Key Metrics to Monitor in Starter Kubernetes Setup

After doing a base Kubernetes cluster setup, the question arises, what if something is going wrong or what if some incident happens? Running a containerized application in the orchestrated environment is step one but monitoring the application and cluster is another important part. Even if we are using a managed Kubernetes cluster like GKE where we don’t need to worry about master nodes, autoscaling, auto-healing etc. But what if things go south? In this post, I will be sharing some of the base level monitoring we need to set up assuming we are using prometheus for the metrics.

image source: platform9.com

For a quick monitoring setup, we can use kube-prometheus-stack charts from prometheus community which is a swiss-knife for starter setup. It combines Kubernetes manifests, Grafana dashboards, and Prometheus rules.

Let’s dive into key metrics and prometheus query. We can simply create a Grafana dashboard and integrate alerting from there which makes it much easier.

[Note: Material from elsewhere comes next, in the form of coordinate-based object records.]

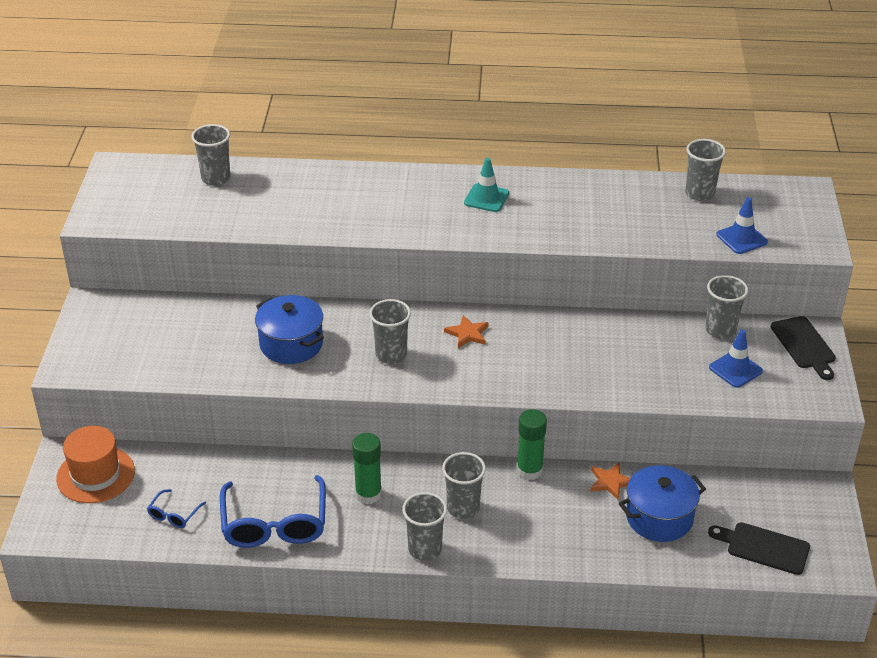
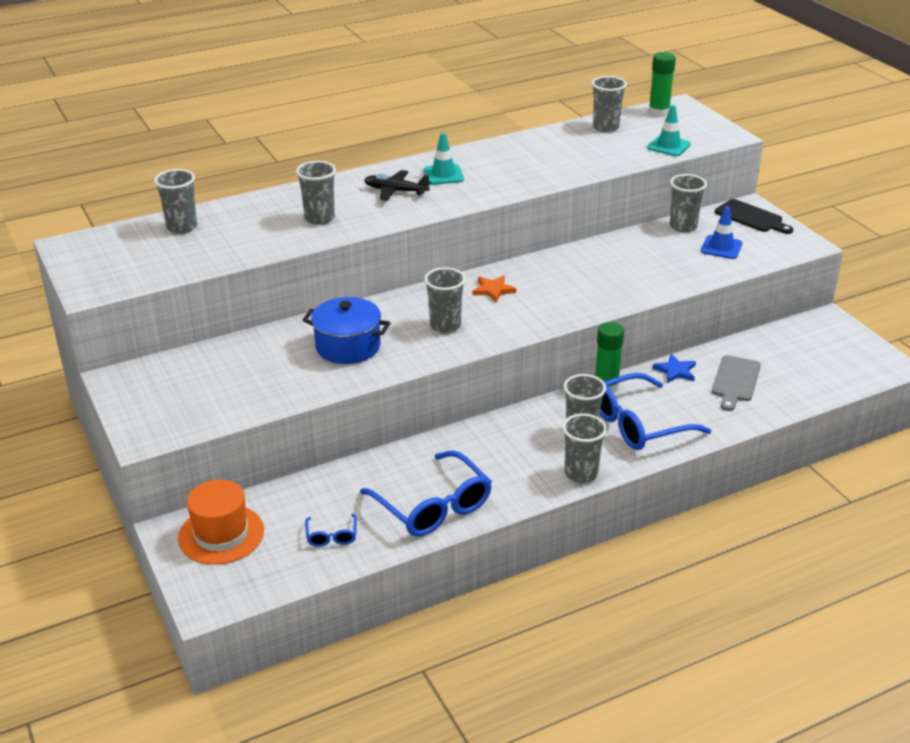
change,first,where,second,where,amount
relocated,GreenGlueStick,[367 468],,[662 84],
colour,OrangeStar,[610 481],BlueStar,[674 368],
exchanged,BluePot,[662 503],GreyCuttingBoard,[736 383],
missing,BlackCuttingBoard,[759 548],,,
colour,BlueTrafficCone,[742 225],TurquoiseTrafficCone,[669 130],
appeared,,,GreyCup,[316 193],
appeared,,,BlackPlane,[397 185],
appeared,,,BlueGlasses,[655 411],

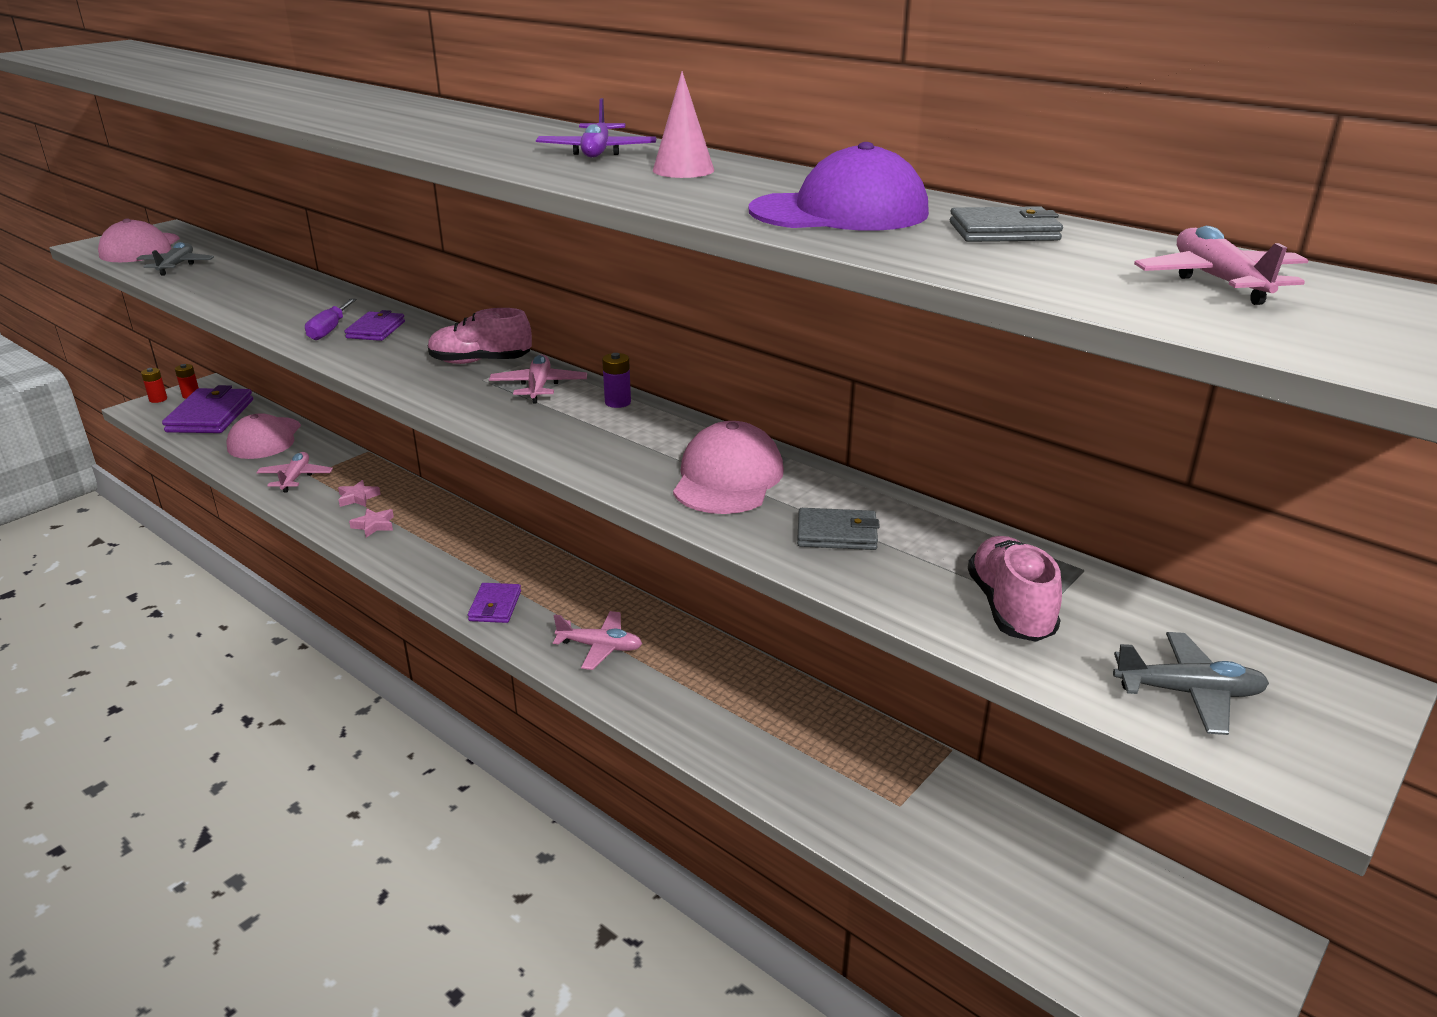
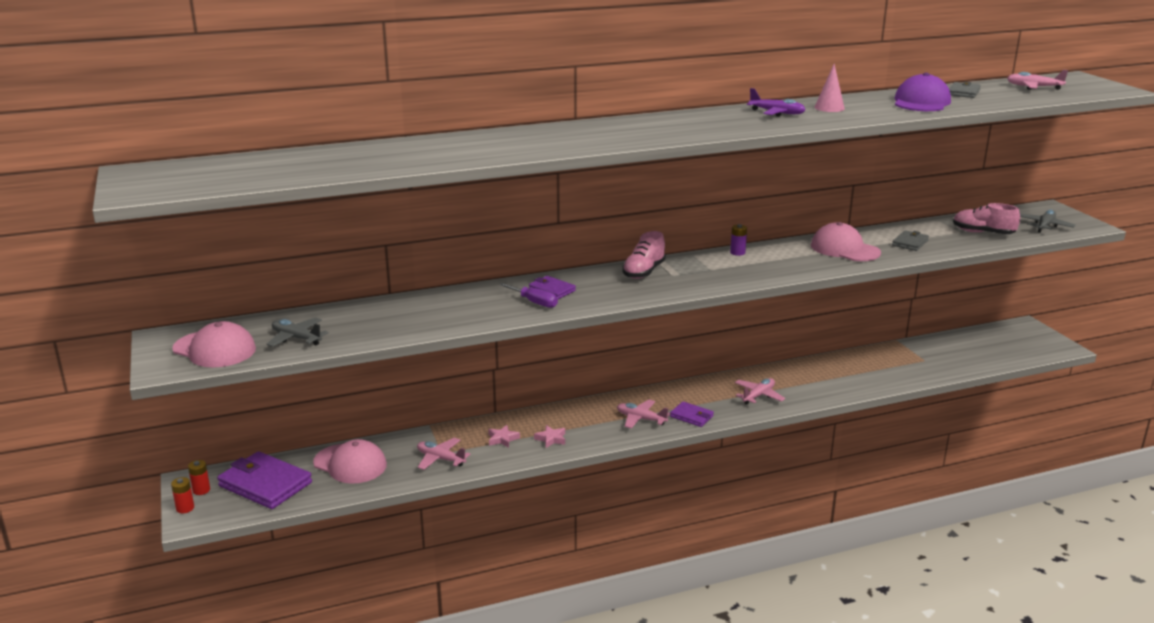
change,first,where,second,where,amount
relocated,PinkPlane,[538 378],,[643 414],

1. Container Restart and CrashLoopBackOff: There could be multiple reasons for a container restart which we can dig later through logs but the monitoring makes us aware at least there is an issue somewhere when containers are restarting very often within a duration. The reason could be health check failure, Out of Memory(OOM), application error handling, node issue etc. We can set the restart count interval and severity based on the type of application.
2. Pod in Pending state: To confirm a container in running state, it needs the mentioned(requests in K8s) resource which could be CPU, Memory. If the resource is unavailable in the nodes, then the pod will stay in Pending state waiting for the compute resource. Initially, when we are not sure of the resource being used by application, its pattern as well as hitting the auto-scaling limit of nodes, pods could stay in pending state.
3. Pod termination reason: If everything is going as expected, pods will go off with the normal flow. But sometimes, a pod could get killed for an unexpected reason which could be error other than 0 from application, OOM etc. Alerting with these metrics helps in debugging the reason for termination. We can go through the kubernetes events or log later.
4. Ingress monitoring: Monitoring of the Kubernetes inside resources might not be sufficient all the time. The end result of running our application in the orchestrated environment is ultimately to provide a good user experience even in adverse case. By monitoring the ingress traffic, status code, data transfer rate, we can be aware whether the end users are experiencing issues or not. Let’s say if any user is waiting for 1 minute to get api response, we can’t get it from system metrics but it can be seen on load balancer or ingress side. If distributed tracing is set up or custom application metrics is in place, that could also help.
5. CPU/Memory/Network usage of pod: Over and under utilization is not a good practice in terms of end user experience, cloud bills and application stability. Proper provisioning of resources based on the usage history of the specific set of application can give us the best. For this, monitoring of base metrics like, CPU, memory, network, disk i/o are very much helpful. We can also set auto-scaling based on the results.
6. Node resource usage: When a node is under high pressure, this could cause abnormal behaviour of the containers running in the system. So, monitoring the disk, memory, cpu, and bandwidth utilization of the node helps us apply auto-scaling rules as well as choosing the right type of node.